What to work on:
Where a line of the material includes the string "Left", copy that line.

Data excerpts:
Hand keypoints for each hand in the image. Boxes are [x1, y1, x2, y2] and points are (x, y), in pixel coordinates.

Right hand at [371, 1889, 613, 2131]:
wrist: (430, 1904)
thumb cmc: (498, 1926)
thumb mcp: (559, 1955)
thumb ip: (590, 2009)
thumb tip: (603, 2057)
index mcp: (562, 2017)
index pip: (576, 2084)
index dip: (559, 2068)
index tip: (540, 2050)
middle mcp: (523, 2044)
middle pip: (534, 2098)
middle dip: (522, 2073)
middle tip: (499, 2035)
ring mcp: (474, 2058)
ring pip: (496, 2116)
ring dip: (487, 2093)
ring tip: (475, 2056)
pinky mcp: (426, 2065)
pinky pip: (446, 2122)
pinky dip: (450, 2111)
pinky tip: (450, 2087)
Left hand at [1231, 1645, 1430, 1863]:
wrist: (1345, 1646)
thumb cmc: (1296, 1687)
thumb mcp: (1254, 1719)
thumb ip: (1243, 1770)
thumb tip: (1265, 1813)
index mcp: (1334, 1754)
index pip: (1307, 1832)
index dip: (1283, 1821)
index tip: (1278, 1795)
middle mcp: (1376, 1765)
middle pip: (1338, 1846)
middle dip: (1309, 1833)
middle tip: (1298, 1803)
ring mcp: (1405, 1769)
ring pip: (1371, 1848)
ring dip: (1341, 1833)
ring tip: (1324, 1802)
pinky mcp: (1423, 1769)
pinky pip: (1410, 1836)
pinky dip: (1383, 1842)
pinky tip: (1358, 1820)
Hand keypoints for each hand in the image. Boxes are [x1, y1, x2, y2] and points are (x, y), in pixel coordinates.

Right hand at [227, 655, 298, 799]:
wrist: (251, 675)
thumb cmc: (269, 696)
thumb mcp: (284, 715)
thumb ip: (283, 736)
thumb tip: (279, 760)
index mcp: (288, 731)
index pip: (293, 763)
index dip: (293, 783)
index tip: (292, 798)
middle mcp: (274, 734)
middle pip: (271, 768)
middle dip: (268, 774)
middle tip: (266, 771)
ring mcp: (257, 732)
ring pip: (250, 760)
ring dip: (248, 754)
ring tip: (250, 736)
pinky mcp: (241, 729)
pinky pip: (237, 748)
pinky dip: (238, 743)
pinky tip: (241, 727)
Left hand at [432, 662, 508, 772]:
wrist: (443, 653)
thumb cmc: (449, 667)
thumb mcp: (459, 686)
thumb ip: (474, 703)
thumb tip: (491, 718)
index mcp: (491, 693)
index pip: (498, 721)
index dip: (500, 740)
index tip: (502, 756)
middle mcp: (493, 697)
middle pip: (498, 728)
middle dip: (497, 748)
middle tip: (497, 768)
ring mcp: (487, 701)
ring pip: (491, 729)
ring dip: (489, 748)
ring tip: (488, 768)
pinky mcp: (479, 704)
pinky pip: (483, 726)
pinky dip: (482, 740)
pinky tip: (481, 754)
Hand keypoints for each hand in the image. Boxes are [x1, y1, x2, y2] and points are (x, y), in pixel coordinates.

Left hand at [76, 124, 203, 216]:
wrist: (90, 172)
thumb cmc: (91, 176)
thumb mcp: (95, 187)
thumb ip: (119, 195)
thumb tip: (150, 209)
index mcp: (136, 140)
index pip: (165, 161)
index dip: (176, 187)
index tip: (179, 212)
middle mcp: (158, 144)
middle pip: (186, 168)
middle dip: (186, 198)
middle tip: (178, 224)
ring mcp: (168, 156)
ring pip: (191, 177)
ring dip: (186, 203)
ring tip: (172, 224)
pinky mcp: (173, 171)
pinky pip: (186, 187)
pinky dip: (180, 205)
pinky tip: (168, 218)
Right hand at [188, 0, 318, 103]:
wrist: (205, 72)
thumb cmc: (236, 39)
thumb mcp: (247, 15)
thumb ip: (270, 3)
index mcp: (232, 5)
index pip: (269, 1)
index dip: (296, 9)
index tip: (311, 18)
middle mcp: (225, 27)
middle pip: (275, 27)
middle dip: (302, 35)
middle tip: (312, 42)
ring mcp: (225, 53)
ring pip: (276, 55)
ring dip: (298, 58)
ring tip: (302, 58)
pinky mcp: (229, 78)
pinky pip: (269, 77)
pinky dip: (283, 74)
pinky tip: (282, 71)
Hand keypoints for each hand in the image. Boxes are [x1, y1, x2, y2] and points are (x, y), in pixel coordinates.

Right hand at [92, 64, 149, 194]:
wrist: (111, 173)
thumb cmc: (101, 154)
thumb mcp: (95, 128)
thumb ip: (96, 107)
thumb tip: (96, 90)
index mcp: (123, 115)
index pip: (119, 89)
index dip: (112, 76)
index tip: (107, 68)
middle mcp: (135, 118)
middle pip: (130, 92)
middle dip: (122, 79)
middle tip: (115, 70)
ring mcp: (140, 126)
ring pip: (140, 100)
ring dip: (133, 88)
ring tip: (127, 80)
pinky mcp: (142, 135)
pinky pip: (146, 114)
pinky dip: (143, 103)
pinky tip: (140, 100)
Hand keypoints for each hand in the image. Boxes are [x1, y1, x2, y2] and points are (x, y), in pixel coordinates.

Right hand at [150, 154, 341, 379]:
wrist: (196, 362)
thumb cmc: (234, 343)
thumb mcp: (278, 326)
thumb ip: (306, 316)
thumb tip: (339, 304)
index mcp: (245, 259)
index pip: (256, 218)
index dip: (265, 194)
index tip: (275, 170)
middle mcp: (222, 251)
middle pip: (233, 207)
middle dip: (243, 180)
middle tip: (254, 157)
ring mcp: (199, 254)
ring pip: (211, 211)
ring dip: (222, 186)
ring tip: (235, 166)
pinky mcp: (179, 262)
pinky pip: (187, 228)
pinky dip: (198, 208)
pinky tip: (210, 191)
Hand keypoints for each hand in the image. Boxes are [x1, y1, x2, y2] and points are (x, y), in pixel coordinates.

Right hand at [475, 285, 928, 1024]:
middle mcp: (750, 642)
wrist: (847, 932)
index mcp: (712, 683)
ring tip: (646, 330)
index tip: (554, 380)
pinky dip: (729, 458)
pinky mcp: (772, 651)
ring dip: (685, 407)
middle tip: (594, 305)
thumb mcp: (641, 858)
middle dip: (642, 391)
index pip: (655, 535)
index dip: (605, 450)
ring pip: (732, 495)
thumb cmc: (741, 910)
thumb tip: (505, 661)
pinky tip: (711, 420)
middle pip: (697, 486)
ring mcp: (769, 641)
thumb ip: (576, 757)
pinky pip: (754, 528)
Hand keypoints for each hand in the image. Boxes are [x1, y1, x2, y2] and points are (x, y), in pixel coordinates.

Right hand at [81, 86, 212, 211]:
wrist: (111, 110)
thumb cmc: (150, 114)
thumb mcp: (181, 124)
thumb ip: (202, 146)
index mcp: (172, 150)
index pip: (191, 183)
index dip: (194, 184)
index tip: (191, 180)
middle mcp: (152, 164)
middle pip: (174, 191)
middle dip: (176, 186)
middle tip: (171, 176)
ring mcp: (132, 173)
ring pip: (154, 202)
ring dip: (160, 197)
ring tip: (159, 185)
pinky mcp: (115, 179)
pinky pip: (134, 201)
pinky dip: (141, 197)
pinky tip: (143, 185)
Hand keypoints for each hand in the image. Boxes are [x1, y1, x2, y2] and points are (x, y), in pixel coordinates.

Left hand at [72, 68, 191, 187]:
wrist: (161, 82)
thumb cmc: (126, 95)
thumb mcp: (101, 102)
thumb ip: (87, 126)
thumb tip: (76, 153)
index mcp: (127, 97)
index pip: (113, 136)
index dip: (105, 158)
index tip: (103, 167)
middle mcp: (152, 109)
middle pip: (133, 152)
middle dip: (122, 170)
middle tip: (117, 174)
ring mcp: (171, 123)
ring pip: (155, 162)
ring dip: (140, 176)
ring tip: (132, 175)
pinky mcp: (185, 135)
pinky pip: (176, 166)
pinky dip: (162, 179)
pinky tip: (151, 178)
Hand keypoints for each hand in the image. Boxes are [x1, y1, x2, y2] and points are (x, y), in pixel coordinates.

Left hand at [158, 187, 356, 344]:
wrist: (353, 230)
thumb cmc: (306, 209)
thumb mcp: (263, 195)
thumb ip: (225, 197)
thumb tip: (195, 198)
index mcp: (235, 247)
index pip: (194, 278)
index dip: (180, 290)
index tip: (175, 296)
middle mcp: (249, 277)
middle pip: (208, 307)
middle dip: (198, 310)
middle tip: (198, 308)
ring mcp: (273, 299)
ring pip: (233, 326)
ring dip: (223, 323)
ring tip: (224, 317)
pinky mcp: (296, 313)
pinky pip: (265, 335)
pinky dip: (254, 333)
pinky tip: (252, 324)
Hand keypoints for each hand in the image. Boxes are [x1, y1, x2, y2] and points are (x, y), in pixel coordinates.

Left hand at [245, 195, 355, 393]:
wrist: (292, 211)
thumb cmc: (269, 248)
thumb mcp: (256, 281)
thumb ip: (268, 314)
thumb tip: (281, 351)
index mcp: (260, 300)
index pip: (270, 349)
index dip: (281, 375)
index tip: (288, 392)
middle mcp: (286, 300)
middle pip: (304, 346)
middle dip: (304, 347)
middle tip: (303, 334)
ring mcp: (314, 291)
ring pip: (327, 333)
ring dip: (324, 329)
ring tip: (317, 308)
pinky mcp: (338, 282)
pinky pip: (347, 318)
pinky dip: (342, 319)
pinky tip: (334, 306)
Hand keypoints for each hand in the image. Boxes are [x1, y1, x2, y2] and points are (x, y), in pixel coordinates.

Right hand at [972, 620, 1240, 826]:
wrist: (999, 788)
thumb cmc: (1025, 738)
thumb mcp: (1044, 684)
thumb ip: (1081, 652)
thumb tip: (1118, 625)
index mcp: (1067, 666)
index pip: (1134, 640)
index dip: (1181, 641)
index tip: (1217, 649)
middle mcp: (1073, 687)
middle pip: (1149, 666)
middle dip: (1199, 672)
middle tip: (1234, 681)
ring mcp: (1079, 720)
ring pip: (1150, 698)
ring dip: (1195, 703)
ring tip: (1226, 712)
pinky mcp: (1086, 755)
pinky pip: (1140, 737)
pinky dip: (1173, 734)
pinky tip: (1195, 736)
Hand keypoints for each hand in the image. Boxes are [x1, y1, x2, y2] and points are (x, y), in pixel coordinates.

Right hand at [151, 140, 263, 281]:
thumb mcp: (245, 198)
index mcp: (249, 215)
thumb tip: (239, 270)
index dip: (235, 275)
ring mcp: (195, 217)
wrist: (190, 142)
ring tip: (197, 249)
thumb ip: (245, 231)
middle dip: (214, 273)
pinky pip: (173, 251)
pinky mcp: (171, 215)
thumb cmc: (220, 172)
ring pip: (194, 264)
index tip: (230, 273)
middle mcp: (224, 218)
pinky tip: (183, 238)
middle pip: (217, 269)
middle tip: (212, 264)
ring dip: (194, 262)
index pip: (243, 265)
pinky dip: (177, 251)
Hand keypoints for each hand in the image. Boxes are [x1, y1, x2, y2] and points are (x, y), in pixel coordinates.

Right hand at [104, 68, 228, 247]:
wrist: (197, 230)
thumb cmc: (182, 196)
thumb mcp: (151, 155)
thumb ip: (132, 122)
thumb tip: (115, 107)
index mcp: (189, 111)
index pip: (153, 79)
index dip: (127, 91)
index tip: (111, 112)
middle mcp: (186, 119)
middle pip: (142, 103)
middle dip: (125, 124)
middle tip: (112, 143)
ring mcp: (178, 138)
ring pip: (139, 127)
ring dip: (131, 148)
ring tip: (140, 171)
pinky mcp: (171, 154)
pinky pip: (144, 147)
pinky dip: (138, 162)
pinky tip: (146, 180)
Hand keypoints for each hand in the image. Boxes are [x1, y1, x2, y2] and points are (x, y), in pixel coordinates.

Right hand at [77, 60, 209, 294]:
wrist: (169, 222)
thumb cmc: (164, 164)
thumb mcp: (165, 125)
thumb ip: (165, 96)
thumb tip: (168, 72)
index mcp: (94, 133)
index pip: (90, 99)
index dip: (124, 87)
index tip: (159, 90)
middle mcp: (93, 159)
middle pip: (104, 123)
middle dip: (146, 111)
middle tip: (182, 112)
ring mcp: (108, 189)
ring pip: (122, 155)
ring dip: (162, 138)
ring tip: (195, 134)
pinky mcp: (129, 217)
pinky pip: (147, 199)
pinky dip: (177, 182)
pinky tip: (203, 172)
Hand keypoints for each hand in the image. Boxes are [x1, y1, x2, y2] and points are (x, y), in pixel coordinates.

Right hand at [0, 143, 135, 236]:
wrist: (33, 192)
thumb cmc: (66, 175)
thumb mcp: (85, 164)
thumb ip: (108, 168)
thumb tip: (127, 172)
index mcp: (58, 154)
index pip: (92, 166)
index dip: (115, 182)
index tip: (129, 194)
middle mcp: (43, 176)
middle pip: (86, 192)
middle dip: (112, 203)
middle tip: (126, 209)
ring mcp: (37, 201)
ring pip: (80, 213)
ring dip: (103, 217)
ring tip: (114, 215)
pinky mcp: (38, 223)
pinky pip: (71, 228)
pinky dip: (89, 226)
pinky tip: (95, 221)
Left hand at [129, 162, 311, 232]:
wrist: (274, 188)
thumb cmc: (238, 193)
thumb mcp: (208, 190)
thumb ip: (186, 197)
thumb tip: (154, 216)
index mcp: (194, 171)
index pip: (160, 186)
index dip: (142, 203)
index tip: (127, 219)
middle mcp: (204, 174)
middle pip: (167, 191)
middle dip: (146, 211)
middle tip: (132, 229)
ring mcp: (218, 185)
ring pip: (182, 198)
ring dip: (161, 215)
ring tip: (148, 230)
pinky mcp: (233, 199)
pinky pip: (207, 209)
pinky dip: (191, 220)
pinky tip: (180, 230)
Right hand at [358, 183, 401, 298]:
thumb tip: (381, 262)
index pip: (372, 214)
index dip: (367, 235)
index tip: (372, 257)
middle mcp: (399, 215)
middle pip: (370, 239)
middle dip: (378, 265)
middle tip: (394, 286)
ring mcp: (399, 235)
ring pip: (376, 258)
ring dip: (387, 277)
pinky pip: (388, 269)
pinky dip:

Reply to the task:
Left hand at [1231, 1645, 1430, 1863]:
Left hand at [432, 662, 508, 772]:
Left hand at [76, 124, 203, 216]:
Left hand at [72, 68, 191, 187]:
Left hand at [158, 187, 356, 344]:
Left hand at [245, 195, 355, 393]:
Left hand at [129, 162, 311, 232]:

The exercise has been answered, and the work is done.